* **What needs to be done**
From the data below, return the exact lines starting at the line containing "Enjoy this page?" and ending at the line containing "wrote several songs", both included, and nothing else.

___ Data ___

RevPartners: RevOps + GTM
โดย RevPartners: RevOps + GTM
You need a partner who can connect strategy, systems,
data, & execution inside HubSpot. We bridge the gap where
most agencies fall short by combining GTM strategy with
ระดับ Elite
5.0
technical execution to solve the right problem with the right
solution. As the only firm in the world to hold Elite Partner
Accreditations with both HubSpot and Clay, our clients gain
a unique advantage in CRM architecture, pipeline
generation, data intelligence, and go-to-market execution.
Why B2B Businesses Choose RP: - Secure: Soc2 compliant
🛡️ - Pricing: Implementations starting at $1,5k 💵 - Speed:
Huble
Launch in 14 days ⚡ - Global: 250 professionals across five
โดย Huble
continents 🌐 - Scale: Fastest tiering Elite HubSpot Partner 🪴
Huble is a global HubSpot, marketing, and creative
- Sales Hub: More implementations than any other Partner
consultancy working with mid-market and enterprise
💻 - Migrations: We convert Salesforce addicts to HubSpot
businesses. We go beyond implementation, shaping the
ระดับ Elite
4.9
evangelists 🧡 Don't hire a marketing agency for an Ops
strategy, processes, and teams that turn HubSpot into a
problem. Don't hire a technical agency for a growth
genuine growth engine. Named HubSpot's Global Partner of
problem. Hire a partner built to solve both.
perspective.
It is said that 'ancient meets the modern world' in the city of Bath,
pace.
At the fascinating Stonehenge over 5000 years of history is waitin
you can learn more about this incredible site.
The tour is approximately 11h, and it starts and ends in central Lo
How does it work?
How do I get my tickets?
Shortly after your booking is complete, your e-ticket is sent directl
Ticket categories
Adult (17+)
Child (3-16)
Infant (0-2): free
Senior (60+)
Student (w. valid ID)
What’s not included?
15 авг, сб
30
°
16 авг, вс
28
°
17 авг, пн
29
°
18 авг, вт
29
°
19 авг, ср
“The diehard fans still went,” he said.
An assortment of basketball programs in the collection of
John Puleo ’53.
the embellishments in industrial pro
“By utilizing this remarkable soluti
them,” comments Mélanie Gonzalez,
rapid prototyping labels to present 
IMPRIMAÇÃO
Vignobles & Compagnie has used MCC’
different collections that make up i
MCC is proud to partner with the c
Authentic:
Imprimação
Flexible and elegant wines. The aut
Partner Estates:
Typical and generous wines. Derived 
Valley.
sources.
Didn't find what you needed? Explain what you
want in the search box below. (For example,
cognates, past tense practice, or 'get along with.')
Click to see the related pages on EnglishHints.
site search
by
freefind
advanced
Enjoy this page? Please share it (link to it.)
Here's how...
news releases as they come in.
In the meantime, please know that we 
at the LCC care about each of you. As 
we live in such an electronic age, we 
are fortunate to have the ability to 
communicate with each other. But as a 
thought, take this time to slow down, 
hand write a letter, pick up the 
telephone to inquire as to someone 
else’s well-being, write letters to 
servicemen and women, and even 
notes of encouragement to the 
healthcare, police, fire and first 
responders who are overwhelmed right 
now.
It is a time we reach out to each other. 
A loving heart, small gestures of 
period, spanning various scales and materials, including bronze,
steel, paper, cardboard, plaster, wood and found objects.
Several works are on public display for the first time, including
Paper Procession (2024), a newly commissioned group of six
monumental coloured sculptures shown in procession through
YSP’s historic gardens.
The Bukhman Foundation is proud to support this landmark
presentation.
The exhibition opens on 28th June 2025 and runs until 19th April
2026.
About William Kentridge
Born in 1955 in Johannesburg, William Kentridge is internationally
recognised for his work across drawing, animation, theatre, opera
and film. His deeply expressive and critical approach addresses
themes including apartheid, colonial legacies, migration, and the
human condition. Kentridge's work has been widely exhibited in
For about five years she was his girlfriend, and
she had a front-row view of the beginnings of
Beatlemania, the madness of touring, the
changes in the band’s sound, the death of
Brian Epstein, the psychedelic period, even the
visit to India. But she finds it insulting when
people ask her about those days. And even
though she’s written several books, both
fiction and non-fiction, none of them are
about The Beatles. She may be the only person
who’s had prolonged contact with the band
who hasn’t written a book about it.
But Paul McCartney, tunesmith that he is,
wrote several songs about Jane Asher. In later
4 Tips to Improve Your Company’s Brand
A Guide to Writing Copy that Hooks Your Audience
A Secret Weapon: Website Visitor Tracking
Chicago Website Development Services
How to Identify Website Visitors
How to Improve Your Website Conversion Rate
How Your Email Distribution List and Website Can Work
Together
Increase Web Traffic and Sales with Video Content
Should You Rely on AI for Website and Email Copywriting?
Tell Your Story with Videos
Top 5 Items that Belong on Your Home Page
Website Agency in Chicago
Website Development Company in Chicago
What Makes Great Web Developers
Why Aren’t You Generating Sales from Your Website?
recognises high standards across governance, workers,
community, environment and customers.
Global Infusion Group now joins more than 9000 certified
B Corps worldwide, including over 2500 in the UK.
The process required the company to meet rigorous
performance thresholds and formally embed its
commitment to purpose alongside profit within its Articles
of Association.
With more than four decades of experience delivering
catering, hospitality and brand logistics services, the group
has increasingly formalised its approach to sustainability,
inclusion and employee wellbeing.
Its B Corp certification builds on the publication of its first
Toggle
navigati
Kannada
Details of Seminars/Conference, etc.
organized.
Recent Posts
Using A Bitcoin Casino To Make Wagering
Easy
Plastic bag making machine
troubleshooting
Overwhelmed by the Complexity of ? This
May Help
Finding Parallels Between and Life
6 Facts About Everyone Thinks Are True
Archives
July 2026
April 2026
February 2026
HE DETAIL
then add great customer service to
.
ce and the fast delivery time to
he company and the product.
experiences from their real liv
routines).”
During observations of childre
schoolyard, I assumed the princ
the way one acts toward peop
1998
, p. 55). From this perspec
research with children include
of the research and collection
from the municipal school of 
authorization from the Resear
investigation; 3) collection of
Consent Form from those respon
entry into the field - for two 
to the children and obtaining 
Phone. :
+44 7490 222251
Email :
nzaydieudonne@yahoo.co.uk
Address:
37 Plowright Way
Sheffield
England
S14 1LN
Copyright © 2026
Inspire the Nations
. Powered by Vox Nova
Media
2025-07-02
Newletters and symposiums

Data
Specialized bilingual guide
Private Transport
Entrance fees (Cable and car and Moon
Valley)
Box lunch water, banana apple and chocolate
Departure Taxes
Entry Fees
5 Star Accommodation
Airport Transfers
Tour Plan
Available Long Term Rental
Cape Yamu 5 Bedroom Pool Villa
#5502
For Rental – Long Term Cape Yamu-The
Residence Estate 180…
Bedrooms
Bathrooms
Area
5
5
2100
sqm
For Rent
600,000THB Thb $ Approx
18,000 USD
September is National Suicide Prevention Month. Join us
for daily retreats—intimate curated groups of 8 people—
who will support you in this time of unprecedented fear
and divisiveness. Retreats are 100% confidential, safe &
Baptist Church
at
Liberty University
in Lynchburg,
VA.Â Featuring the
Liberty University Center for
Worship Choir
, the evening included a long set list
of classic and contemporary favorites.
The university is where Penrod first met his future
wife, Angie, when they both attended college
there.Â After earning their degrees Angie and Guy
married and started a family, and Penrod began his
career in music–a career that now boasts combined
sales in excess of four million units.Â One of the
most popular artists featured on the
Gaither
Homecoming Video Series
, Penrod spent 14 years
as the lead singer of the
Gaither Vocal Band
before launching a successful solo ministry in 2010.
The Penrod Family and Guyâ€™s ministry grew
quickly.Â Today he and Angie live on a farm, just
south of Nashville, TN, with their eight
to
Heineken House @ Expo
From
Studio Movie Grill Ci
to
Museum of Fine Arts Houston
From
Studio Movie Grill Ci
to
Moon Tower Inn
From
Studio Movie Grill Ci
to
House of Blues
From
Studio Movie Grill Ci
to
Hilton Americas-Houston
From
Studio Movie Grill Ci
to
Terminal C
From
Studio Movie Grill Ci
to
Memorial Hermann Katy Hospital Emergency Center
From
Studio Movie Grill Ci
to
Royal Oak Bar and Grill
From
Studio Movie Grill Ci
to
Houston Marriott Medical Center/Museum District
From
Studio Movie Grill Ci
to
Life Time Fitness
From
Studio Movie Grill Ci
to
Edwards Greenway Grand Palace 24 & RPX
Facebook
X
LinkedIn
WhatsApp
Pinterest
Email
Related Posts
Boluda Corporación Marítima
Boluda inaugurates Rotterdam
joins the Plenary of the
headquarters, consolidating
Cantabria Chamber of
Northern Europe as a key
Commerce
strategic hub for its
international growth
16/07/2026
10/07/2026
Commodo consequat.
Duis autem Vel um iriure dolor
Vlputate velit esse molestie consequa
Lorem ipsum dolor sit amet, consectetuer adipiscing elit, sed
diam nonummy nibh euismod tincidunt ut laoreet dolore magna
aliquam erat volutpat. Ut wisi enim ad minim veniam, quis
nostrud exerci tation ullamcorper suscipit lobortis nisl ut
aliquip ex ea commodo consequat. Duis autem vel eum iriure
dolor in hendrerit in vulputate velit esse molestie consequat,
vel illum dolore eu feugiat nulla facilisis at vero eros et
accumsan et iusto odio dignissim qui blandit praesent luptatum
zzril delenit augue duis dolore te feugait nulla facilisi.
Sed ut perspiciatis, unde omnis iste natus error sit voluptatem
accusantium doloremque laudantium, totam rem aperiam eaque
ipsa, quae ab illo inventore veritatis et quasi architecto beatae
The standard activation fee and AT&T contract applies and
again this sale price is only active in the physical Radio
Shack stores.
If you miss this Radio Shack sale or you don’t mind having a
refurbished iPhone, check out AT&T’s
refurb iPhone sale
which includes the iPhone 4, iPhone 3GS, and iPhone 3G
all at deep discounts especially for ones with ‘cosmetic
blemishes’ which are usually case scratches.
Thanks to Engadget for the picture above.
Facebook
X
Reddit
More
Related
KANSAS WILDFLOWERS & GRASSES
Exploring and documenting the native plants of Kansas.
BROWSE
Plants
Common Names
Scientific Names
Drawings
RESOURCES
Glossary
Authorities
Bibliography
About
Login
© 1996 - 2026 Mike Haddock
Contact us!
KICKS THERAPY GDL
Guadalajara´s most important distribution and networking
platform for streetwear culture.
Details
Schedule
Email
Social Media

___

* **Output**
Enjoy this page? Please share it (link to it.)
Here's how...
news releases as they come in.
In the meantime, please know that we 
at the LCC care about each of you. As 
we live in such an electronic age, we 
are fortunate to have the ability to 
communicate with each other. But as a 
thought, take this time to slow down, 
hand write a letter, pick up the 
telephone to inquire as to someone 
else’s well-being, write letters to 
servicemen and women, and even 
notes of encouragement to the 
healthcare, police, fire and first 
responders who are overwhelmed right 
now.
It is a time we reach out to each other. 
A loving heart, small gestures of 
period, spanning various scales and materials, including bronze,
steel, paper, cardboard, plaster, wood and found objects.
Several works are on public display for the first time, including
Paper Procession (2024), a newly commissioned group of six
monumental coloured sculptures shown in procession through
YSP’s historic gardens.
The Bukhman Foundation is proud to support this landmark
presentation.
The exhibition opens on 28th June 2025 and runs until 19th April
2026.
About William Kentridge
Born in 1955 in Johannesburg, William Kentridge is internationally
recognised for his work across drawing, animation, theatre, opera
and film. His deeply expressive and critical approach addresses
themes including apartheid, colonial legacies, migration, and the
human condition. Kentridge's work has been widely exhibited in
For about five years she was his girlfriend, and
she had a front-row view of the beginnings of
Beatlemania, the madness of touring, the
changes in the band’s sound, the death of
Brian Epstein, the psychedelic period, even the
visit to India. But she finds it insulting when
people ask her about those days. And even
though she’s written several books, both
fiction and non-fiction, none of them are
about The Beatles. She may be the only person
who’s had prolonged contact with the band
who hasn’t written a book about it.
But Paul McCartney, tunesmith that he is,
wrote several songs about Jane Asher. In later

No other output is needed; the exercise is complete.